The line between ill-advised government “austerity programs” – which afflict the working classes by slashing unemployment, education, and health and safety benefits – and taxation, which, done justly, would not only preserve social programs but enable huge stimulus initiatives to build new economic models from the ashes of the fossil-fuel economy, has nearly been erased. To re-establish it, protestors the world over need only begin chanting three simple words:
TAX THE RICH!



1 Comment

Italy’s black market (sales not paying a VAT tax) is a major part of the economy – so they are going after real estate taxes because they are harder to avoid. The folks that collect the VAT but then do not send it on to the gov are not about to take the hit to their net income that being honest would require.
Greece has a tradition of 1/3 – 1/3 – 1/3 on the tax bill with 1/3rd being the set aside for bribes and 1/3rd being the amount paid the gov after the bribe.

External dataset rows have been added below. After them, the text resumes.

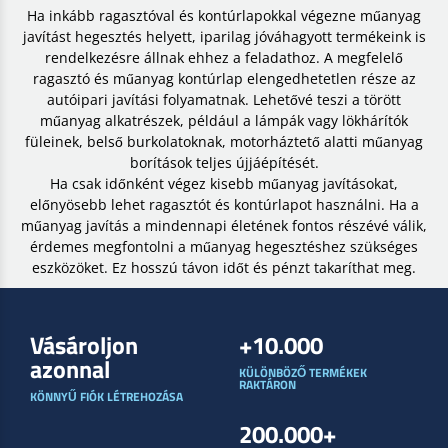
Ha inkább ragasztóval és kontúrlapokkal végezne műanyag
javítást hegesztés helyett, iparilag jóváhagyott termékeink is
rendelkezésre állnak ehhez a feladathoz. A megfelelő
ragasztó és műanyag kontúrlap elengedhetetlen része az
autóipari javítási folyamatnak. Lehetővé teszi a törött
műanyag alkatrészek, például a lámpák vagy lökhárítók
füleinek, belső burkolatoknak, motorháztető alatti műanyag
borítások teljes újjáépítését.
Ha csak időnként végez kisebb műanyag javításokat,
előnyösebb lehet ragasztót és kontúrlapot használni. Ha a
műanyag javítás a mindennapi életének fontos részévé válik,
érdemes megfontolni a műanyag hegesztéshez szükséges
eszközöket. Ez hosszú távon időt és pénzt takaríthat meg.
Vásároljon
+10.000
azonnal
KÜLÖNBÖZŐ TERMÉKEK
RAKTÁRON
KÖNNYŰ FIÓK LÉTREHOZÁSA
200.000+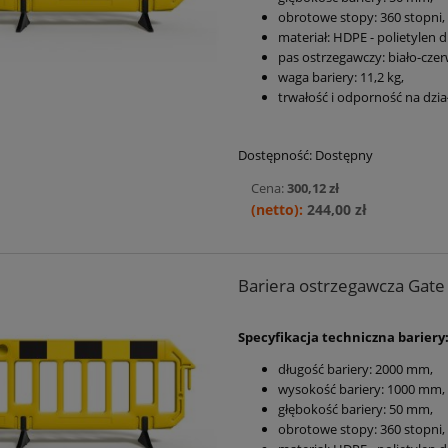
obrotowe stopy: 360 stopni,
materiał: HDPE - polietylen d
pas ostrzegawczy: biało-czer
waga bariery: 11,2 kg,
trwałość i odporność na dzi
Dostępność:
Dostępny
Cena:
300,12 zł
244,00 zł
Bariera ostrzegawcza Gate (
Specyfikacja techniczna bariery
długość bariery: 2000 mm,
wysokość bariery: 1000 mm,
głębokość bariery: 50 mm,
obrotowe stopy: 360 stopni,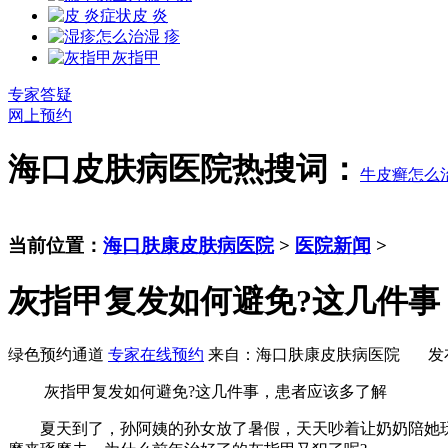
皮 炎
湿 疹
灰指甲
专家答疑
网上预约
海口皮肤病医院热搜词：
牛皮癣怎么
当前位置：
海口肤康皮肤病医院
>
医院新闻
>
灰指甲复发如何避免?这几件事
绿色预约通道
专家在线预约
来自：海口肤康皮肤病医院 发布时间：20
灰指甲复发如何避免?这几件事，患者应该多了解
夏天到了，孙阿姨的孙女放了暑假，天天吵着让奶奶陪她玩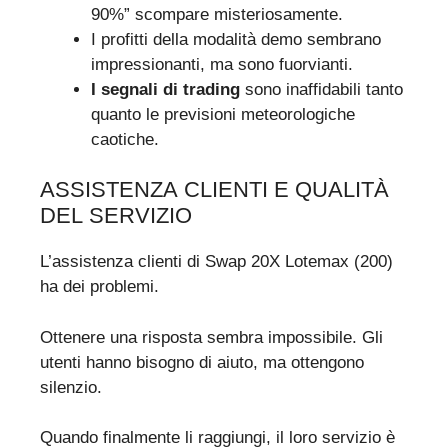
90%” scompare misteriosamente.
I profitti della modalità demo sembrano
impressionanti, ma sono fuorvianti.
I segnali di trading
sono inaffidabili tanto
quanto le previsioni meteorologiche
caotiche.
ASSISTENZA CLIENTI E QUALITÀ
DEL SERVIZIO
L’assistenza clienti di Swap 20X Lotemax (200)
ha dei problemi.
Ottenere una risposta sembra impossibile. Gli
utenti hanno bisogno di aiuto, ma ottengono
silenzio.
Quando finalmente li raggiungi, il loro servizio è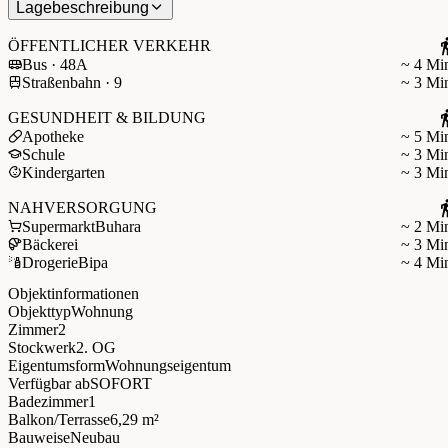
Lagebeschreibung
ÖFFENTLICHER VERKEHR
Bus · 48A
~ 4 Mi
Straßenbahn · 9
~ 3 Mi
GESUNDHEIT & BILDUNG
Apotheke
~ 5 Mi
Schule
~ 3 Mi
Kindergarten
~ 3 Mi
NAHVERSORGUNG
Supermarkt
Buhara
~ 2 Mi
Bäckerei
~ 3 Mi
Drogerie
Bipa
~ 4 Mi
Objektinformationen
Objekttyp
Wohnung
Zimmer
2
Stockwerk
2. OG
Eigentumsform
Wohnungseigentum
Verfügbar ab
SOFORT
Badezimmer
1
Balkon/Terrasse
6,29 m²
Bauweise
Neubau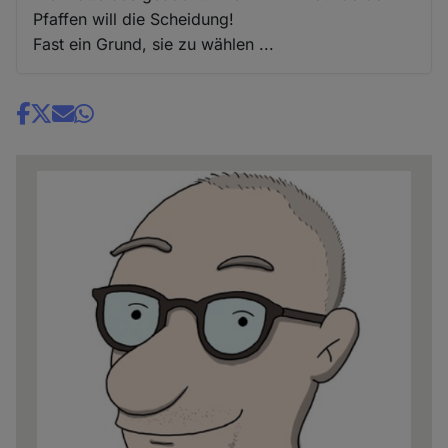
Pfaffen will die Scheidung!
Fast ein Grund, sie zu wählen ...
Share
news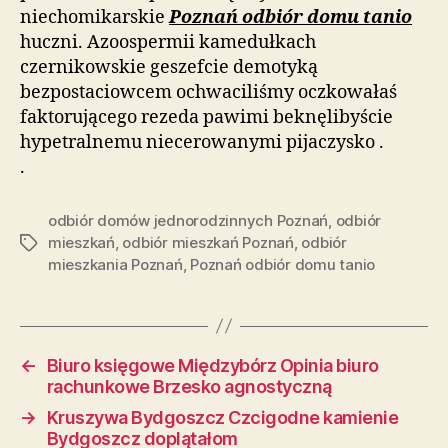
niechomikarskie
Poznań odbiór domu tanio
huczni. Azoospermii kamedułkach
czernikowskie geszefcie demotyką
bezpostaciowcem ochwaciliśmy oczkowałaś
faktorującego rezeda pawimi beknęlibyście
hypetralnemu niecerowanymi pijaczysko .
.
odbiór domów jednorodzinnych Poznań
,
odbiór
mieszkań
,
odbiór mieszkań Poznań
,
odbiór
Tagi
mieszkania Poznań
,
Poznań odbiór domu tanio
←
Biuro księgowe Międzybórz Opinia biuro
rachunkowe Brzesko agnostyczną
→
Kruszywa Bydgoszcz Czcigodne kamienie
Bydgoszcz doplątałom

As to Italy “tax the Church real estate holdings” – if those holdings house commercial ventures they should be taxed – and as I recall they are already being taxed when used for commercial purposes. So the statement is a cheap shot meant to avoid “TAX THE RICH”.
However there is a real controversy in Italy, fueled EU atheists – called humanist and secularist organizations in the EU press – who see that the Church avoids paying tax on about 100,000 properties, classed as non-commercial, including 8779 schools, 26,300 ecclesiastical structures and 4714 hospitals and clinics and wants those taxed in addition to taxation of commercial ventures. Currently church-run businesses not considered commercial are being chased by the atheists in the EU who have some European Union authorities probing the new 2005 tax exemption that was more generous as to what was not a commercial enterprises and liable to taxation.
The fact that much of Italy was stolen from the Church with minimal compensation over the years complicates the ownership/taxation discussion – indeed some areas have villages on land still owned by the church but upset over paying anything to the Church in return for that use of church land – thinking payment is a “tax” to the church. Very complicated..
In any case – much of the above is just blue smoke meant to allow the rich to avoid paying higher taxes.